TASK LIST
**a.** According to the warrant passage, within what period after the Exercise Date must the Company deliver the Warrant Shares to the Holder?
**b.** Repeat the warrant passage word for word from "ii.Delivery of New" to "with this Warrant.".

TEXT PASSAGE
Any cashless exercise of this Warrant shall have the effect of lowering the outstanding number of Warrant Shares purchasable hereunder by an amount equal to the number of Warrant Shares that would be issuable upon exercise of this Warrant in accordance with the terms of this Warrant if such exercise were by means of a cash exercise rather than a cashless exercise and not the number of Warrant Shares actually received by the Holder.

For purposes of Rule 144 promulgated under the Securities Act, it is intended, understood and acknowledged that any Warrant Shares issued in a cashless exercise pursuant to this Section 2(c) shall be deemed to have been acquired by the Holder, and the holding period for such Warrant Shares shall be deemed to have commenced, on the Issue Date.

VWAP” means, for any date, the price determined by the first of the following clauses that applies: (a) if the Common Stock is then listed or quoted on a Trading Market, the daily volume weighted average price of the Common Stock for such date on the Trading Market on which the Common Stock is then listed or quoted as reported by Bloomberg L.P., (b)  if the Common Stock is not then listed or quoted for trading on a Trading Market and if prices for the Common Stock are then reported in the “Pink Sheets” published by OTC Markets Group, Inc. (or a similar organization or agency succeeding to its functions of reporting prices), the most recent bid price per share of the Common Stock so reported, or (c) in all other cases, the fair market value of a share of Common Stock as determined by an independent appraiser selected in good faith by the Holder and reasonably acceptable to the Company, the fees and expenses of which shall be paid by the Company.

Notwithstanding anything in this Warrant to the contrary, on the Termination Date, this Warrant shall be automatically exercised via cashless exercise pursuant to this Section 2(c) without any action on the part of the Holder.

d)
Mechanics of Exercise.
i.Delivery of Warrant Shares Upon Exercise. The Company shall deliver, or shall cause to be delivered, the Warrant Shares acquired hereunder to the Holder within one (1) Trading Day after the Exercise Date (such date, the “Warrant Share Delivery Date”). Such Warrant Shares shall be in certificated form and bear an appropriate restrictive legend unless otherwise required under the terms of this Warrant. The person in whose name any Warrant Shares are to be issued upon exercise of this Warrant shall be deemed to have become the holder of record of such shares on the date on which this Warrant was validly exercised, irrespective of the actual date of issuance of such Warrant Shares, except that, if the date of such valid exercise is a date when the stock transfer books of the Company are closed, such person shall be deemed to have become the holder of such Warrant Shares at the close of business on the next succeeding date on which the stock transfer books are open.

3


ii.Delivery of New Warrants Upon Exercise. If this Warrant shall have been exercised in part, the Company shall, at the request of a Holder and upon surrender of this Warrant certificate, at the time of delivery of the Warrant Shares, deliver to the Holder a new Warrant evidencing the rights of the Holder to purchase the unpurchased Warrant Shares called for by this Warrant, which new Warrant shall in all other respects be identical with this Warrant.

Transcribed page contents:
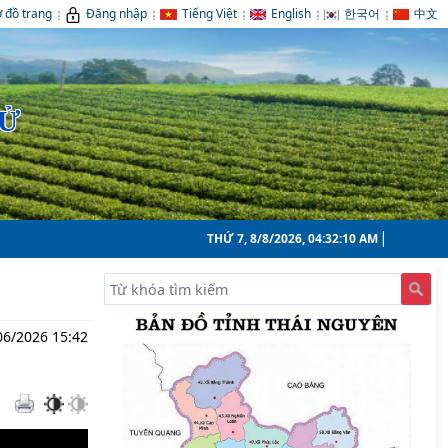
 đồ trang
Đăng nhập
Tiếng Việt
English
한국어
中文
TỬ
THỨ 7, 8/8/2026, 04:32:11 AM
06/2026 15:42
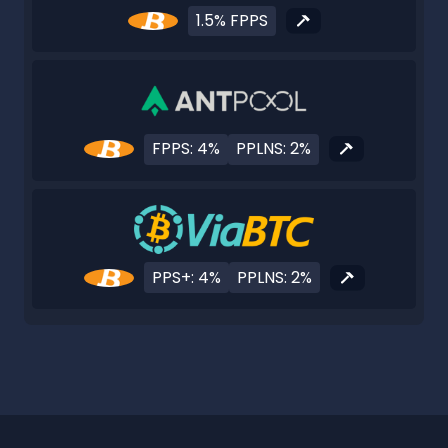
1.5% FPPS
FPPS: 4%
PPLNS: 2%
PPS+: 4%
PPLNS: 2%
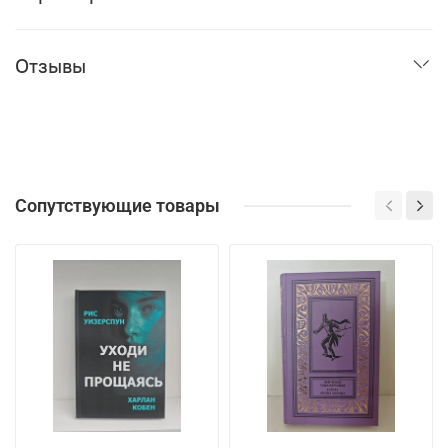
Отзывы
Сопутствующие товары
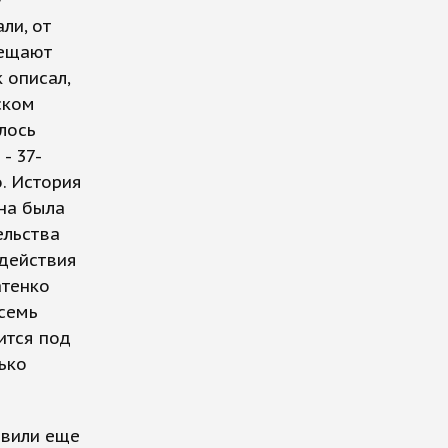
у
ли, от
сещают
 описал,
ском
лось
- 37-
. История
она была
ельства
 действия
атенко
осемь
ится под
ько
явили еще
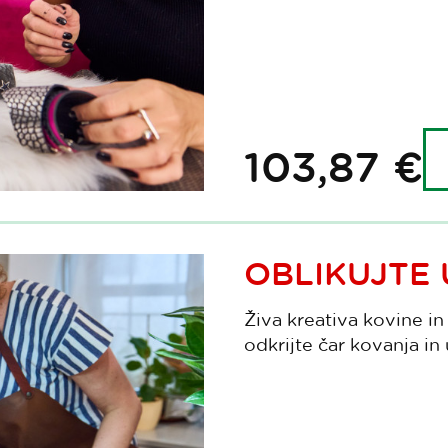
103,87 €
OBLIKUJTE 
Živa kreativa kovine in
odkrijte čar kovanja in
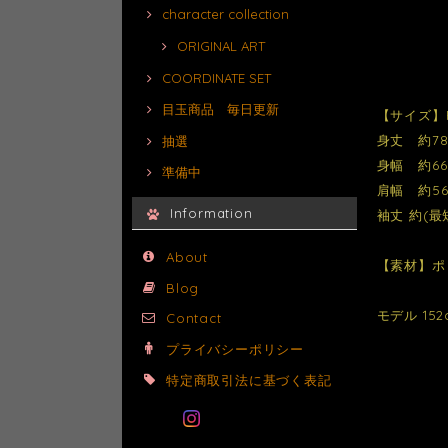
character collection
ORIGINAL ART
COORDINATE SET
目玉商品 毎日更新
【サイズ】
身丈 約78
抽選
身幅 約66
準備中
肩幅 約56
Information
袖丈 約(最短
About
【素材】ポ
Blog
モデル 152
Contact
プライバシーポリシー
特定商取引法に基づく表記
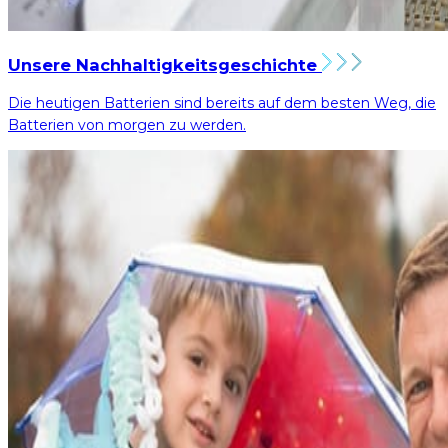
Unsere Nachhaltigkeitsgeschichte
Die heutigen Batterien sind bereits auf dem besten Weg, die
Batterien von morgen zu werden.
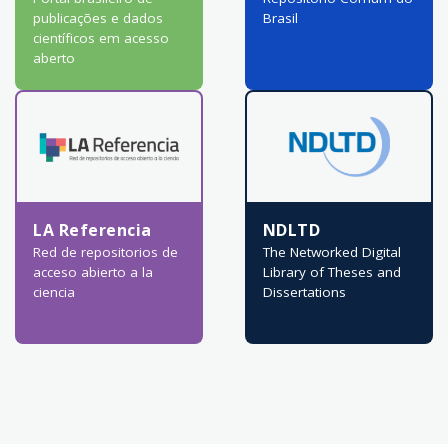
publicações e dados
Brasil
científicos em acesso
aberto
LA Referencia
NDLTD
Red de repositorios de
The Networked Digital
acceso abierto a la
Library of Theses and
ciencia
Dissertations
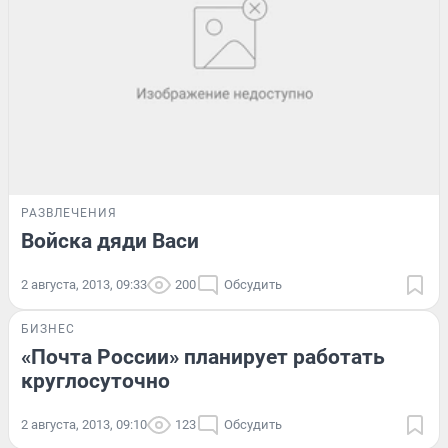
РАЗВЛЕЧЕНИЯ
Войска дяди Васи
2 августа, 2013, 09:33
200
Обсудить
БИЗНЕС
«Почта России» планирует работать
круглосуточно
2 августа, 2013, 09:10
123
Обсудить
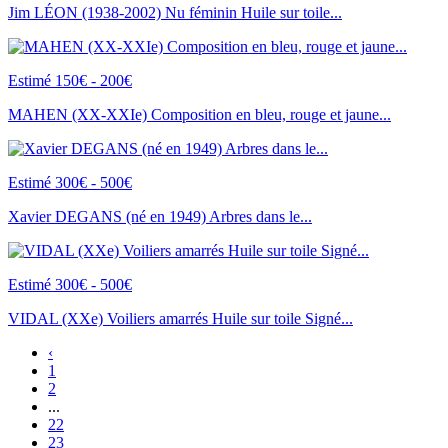
Jim LÉON (1938-2002) Nu féminin Huile sur toile...
Estimé 150€ - 200€
MAHEN (XX-XXIe) Composition en bleu, rouge et jaune...
Estimé 300€ - 500€
Xavier DEGANS (né en 1949) Arbres dans le...
Estimé 300€ - 500€
VIDAL (XXe) Voiliers amarrés Huile sur toile Signé...
‹
1
2
...
22
23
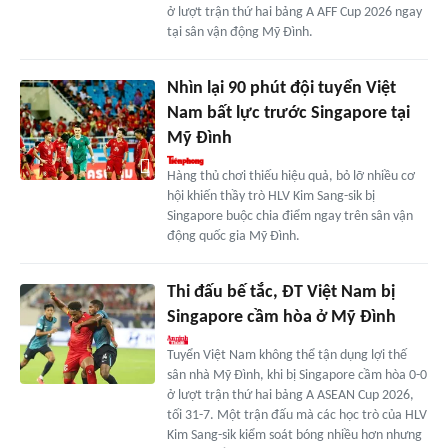
ở lượt trận thứ hai bảng A AFF Cup 2026 ngay
tại sân vận động Mỹ Đình.
Nhìn lại 90 phút đội tuyển Việt
Nam bất lực trước Singapore tại
Mỹ Đình
Hàng thủ chơi thiếu hiệu quả, bỏ lỡ nhiều cơ
hội khiến thầy trò HLV Kim Sang-sik bị
Singapore buộc chia điểm ngay trên sân vận
động quốc gia Mỹ Đình.
Thi đấu bế tắc, ĐT Việt Nam bị
Singapore cầm hòa ở Mỹ Đình
Tuyển Việt Nam không thể tận dụng lợi thế
sân nhà Mỹ Đình, khi bị Singapore cầm hòa 0-0
ở lượt trận thứ hai bảng A ASEAN Cup 2026,
tối 31-7. Một trận đấu mà các học trò của HLV
Kim Sang-sik kiểm soát bóng nhiều hơn nhưng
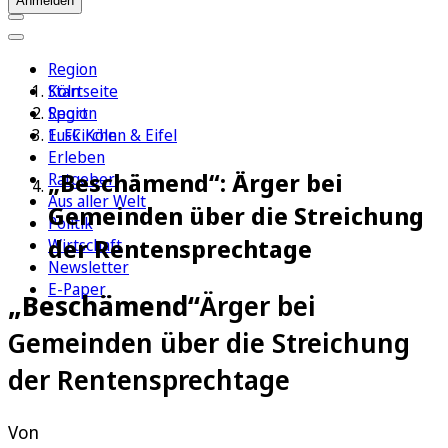
Anmelden
Region
Köln
Startseite
Sport
Region
1. FC Köln
Euskirchen & Eifel
Erleben
„Beschämend“: Ärger bei
Ratgeber
Aus aller Welt
Gemeinden über die Streichung
Politik
der Rentensprechtage
Wirtschaft
Newsletter
E-Paper
„Beschämend“
Ärger bei
Gemeinden über die Streichung
der Rentensprechtage
Von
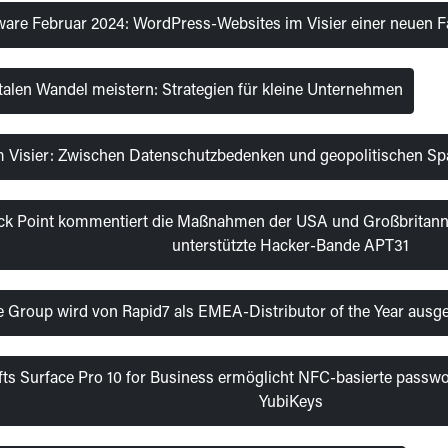
ware Februar 2024: WordPress-Websites im Visier einer neuen
talen Wandel meistern: Strategien für kleine Unternehmen
m Visier: Zwischen Datenschutzbedenken und geopolitischen S
k Point kommentiert die Maßnahmen der USA und Großbritannie
unterstützte Hacker-Bande APT31
te Group wird von Rapid7 als EMEA-Distributor of the Year ausg
ts Surface Pro 10 for Business ermöglicht NFC-basierte passwor
YubiKeys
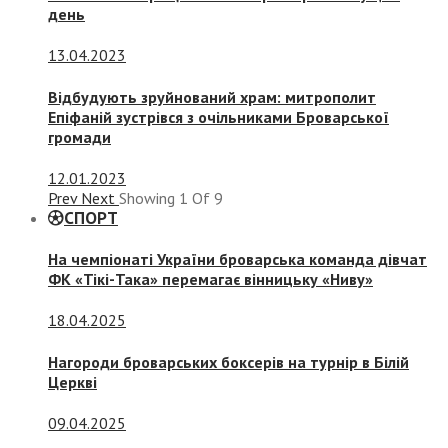
день
13.04.2023
Відбудують зруйнований храм: митрополит
Епіфаній зустрівся з очільниками Броварської
громади
12.01.2023
Prev
Next
Showing
1
Of
9
СПОРТ
На чемпіонаті України броварська команда дівчат
ФК «Тікі-Така» перемагає вінницьку «Ниву»
18.04.2025
Нагороди броварських боксерів на турнір в Білій
Церкві
09.04.2025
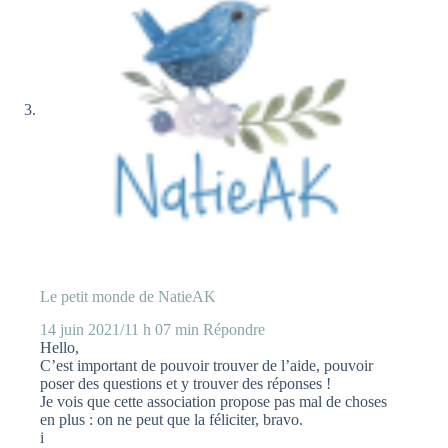
Le petit monde de NatieAK
14 juin 2021/11 h 07 min
Répondre
Hello,
C’est important de pouvoir trouver de l’aide, pouvoir
poser des questions et y trouver des réponses !
Je vois que cette association propose pas mal de choses
en plus : on ne peut que la féliciter, bravo.
i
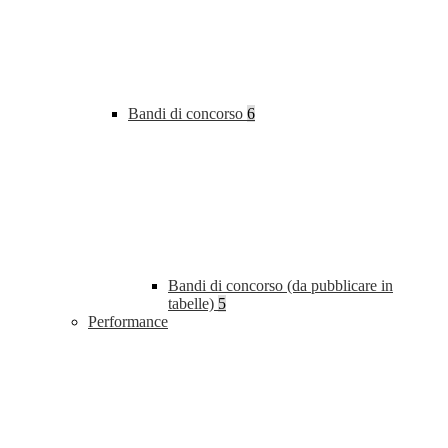
Bandi di concorso
6
Bandi di concorso (da pubblicare in
tabelle)
5
Performance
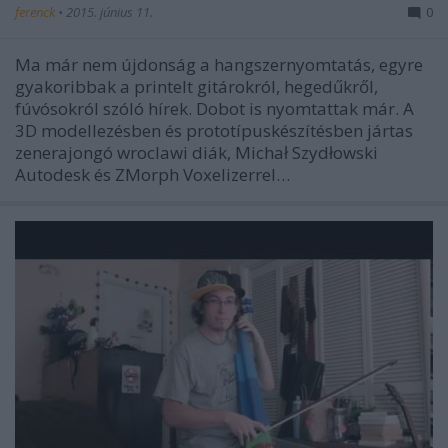
ferenck
•
2015. június 11.
0
Ma már nem újdonság a hangszernyomtatás, egyre
gyakoribbak a printelt gitárokról, hegedűkről,
fúvósokról szóló hírek. Dobot is nyomtattak már. A
3D modellezésben és prototípuskészítésben jártas
zenerajongó wroclawi diák, Michał Szydłowski
Autodesk és ZMorph Voxelizerrel…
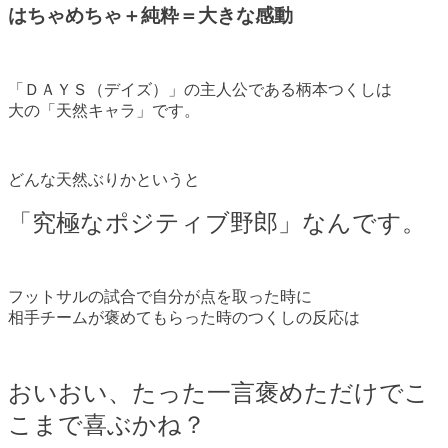
はちゃめちゃ＋純粋＝大きな感動
「ＤＡＹＳ（デイズ）」の主人公である柄本つくしは
大の「天然キャラ」です。
どんな天然ぶりかというと
「究極なポジティブ野郎」なんです。
フットサルの試合で自分が点を取った時に
相手チームが褒めてもらった時のつくしの反応は
おいおい、たった一言褒めただけでこ
こまで喜ぶかね？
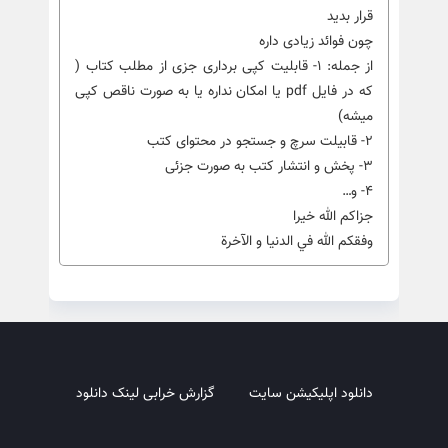
قرار بدید
چون فوائد زیادی داره
از جمله: ۱- قابلیت کپی برداری جزی از مطلب کتاب (
که در فایل pdf یا امکان نداره یا به صورت ناقص کپی
میشه)
۲- قابیلت سرچ و جستجو در محتوای کتب
۳- پخش و انتشار کتب به صورت جزئی
۴- و…
جزاکم الله خیرا
وفقكم الله في الدنيا و الآخرة
دانلود اپلیکیشن سایت
گزارش خرابی لینک دانلود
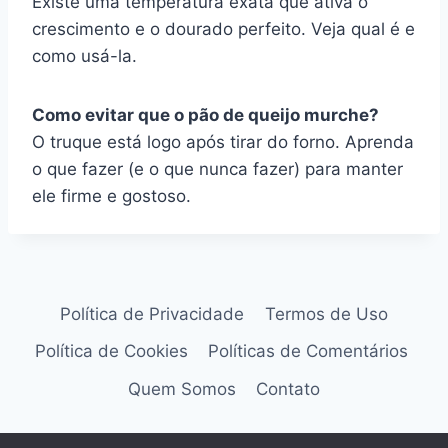
Existe uma temperatura exata que ativa o
crescimento e o dourado perfeito. Veja qual é e
como usá-la.
Como evitar que o pão de queijo murche?
O truque está logo após tirar do forno. Aprenda
o que fazer (e o que nunca fazer) para manter
ele firme e gostoso.
Política de Privacidade
Termos de Uso
Política de Cookies
Políticas de Comentários
Quem Somos
Contato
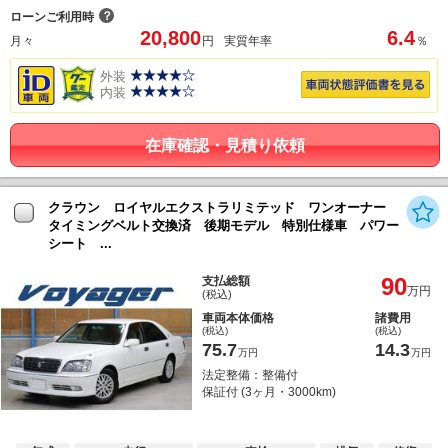
？
ローンご利用時
20,800
6.4
月々
円
実質年率
％
外装
内装
在庫確認・見積り依頼
クラウン ロイヤルエクストラリミテッド ワンオーナー
タイミングベルト交換済 後期モデル 特別仕様車 パワー
シート ...
90
支払総額
万円
(税込)
車両本体価格
諸費用
(税込)
(税込)
75.7
14.3
万円
万円
法定整備：整備付
保証付 (3ヶ月・3000km)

RESPONSES BY ITEM NUMBER
**a.** Within one (1) Trading Day after the Exercise Date.

**b.**
ii.Delivery of New Warrants Upon Exercise. If this Warrant shall have been exercised in part, the Company shall, at the request of a Holder and upon surrender of this Warrant certificate, at the time of delivery of the Warrant Shares, deliver to the Holder a new Warrant evidencing the rights of the Holder to purchase the unpurchased Warrant Shares called for by this Warrant, which new Warrant shall in all other respects be identical with this Warrant.